Anne Lamott provided a hilarious answer at a reading I attended many years ago. Someone in the audience had asked the very question at hand and, in true Lamott style, she said: “Give the character a small penis.” (Clearly Uncle Saul would not step forward to claim slander if it meant he’d have to identify himself with the small-membered character.) Once the laughter in the audience had died down, someone else asked, “What if the character is a woman?” Without missing a beat, Lamott said, “Give the character a small penis.”
If anyone tries this tack, I’d love to hear how it works. If, however, you’d rather not mention genitalia in your book, you’re still left with the question: “Do I use their real names?”

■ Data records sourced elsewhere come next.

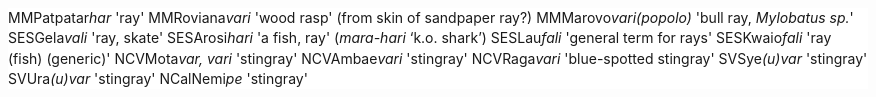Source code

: <td>MM</td><td>Patpatar</td><td><i>har</i></td>
<td>
'<span>ray</span>'</td>
</tr>
<tr>
<td>MM</td><td>Roviana</td><td><i>vari</i></td>
<td>
'<span>wood rasp</span>' (<span>from skin of sandpaper ray?</span>)</td>
</tr>
<tr>
<td>MM</td><td>Marovo</td><td><i>vari(popolo)</i></td>
<td>
'<span>bull ray, <em>Mylobatus sp.</em></span>'</td>
</tr>
<tr>
<td>SES</td><td>Gela</td><td><i>vali</i></td>
<td>
'<span>ray, skate</span>'</td>
</tr>
<tr>
<td>SES</td><td>Arosi</td><td><i>hari</i></td>
<td>
'<span>a fish, ray</span>' (<span><em>mara-hari</em> ‘k.o. shark’</span>)</td>
</tr>
<tr>
<td>SES</td><td>Lau</td><td><i>fali</i></td>
<td>
'<span>general term for rays</span>'</td>
</tr>
<tr>
<td>SES</td><td>Kwaio</td><td><i>fali</i></td>
<td>
'<span>ray (fish) (generic)</span>'</td>
</tr>
<tr>
<td>NCV</td><td>Mota</td><td><i>var, vari</i></td>
<td>
'<span>stingray</span>'</td>
</tr>
<tr>
<td>NCV</td><td>Ambae</td><td><i>vari</i></td>
<td>
'<span>stingray</span>'</td>
</tr>
<tr>
<td>NCV</td><td>Raga</td><td><i>vari</i></td>
<td>
'<span>blue-spotted stingray</span>'</td>
</tr>
<tr>
<td>SV</td><td>Sye</td><td><i>(u)var</i></td>
<td>
'<span>stingray</span>'</td>
</tr>
<tr>
<td>SV</td><td>Ura</td><td><i>(u)var</i></td>
<td>
'<span>stingray</span>'</td>
</tr>
<tr>
<td>NCal</td><td>Nemi</td><td><i>pe</i></td>
<td>
'<span>stingray</span>'</td>
</tr>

The answer I usually give students and clients comes in three parts:
1) Write your first draft exactly as it happened, using all real names and places.
2) When you’re ready to sit down to your second draft (or third or fourth), then you can decide what you’re going to do about the name issue.
3) Before publishing your memoir, get feedback from others and, if necessary, consult an attorney.
Here’s my thinking behind this three-step approach:
1) You (and every writer that ever lived) already battles with enough resistance and procrastination when trying to write, don’t make it worse by censoring yourself. The best way to write a first draft is to remove all censorship and pour it out onto the page. (Save the editing and critical thinking for a later draft.)
2) This is one place where procrastination will serve you. Put off your decision about whether to use real names until a later draft.
3) The purpose of getting feedback from others is that we’re far too close to our own writing (and our own story) to see it clearly. Hire an editor or enlist a trusted friend (trusted to be kind, but also to tell the truth) and ask them how they think you’ve portrayed a particular character. You might be surprised. You may think you’ve portrayed Uncle Saul as a complete ogre, and your editor or friend may find him endearing. (There may be no need for the small penis after all.)
In the end, you’ve got to make a decision you can live with. Whatever feedback or advice you get, you’re the one who has to live with the decision, and any consequences.
I (and other readers) would love to hear how you have solved this dilemma of whether or not to use real names.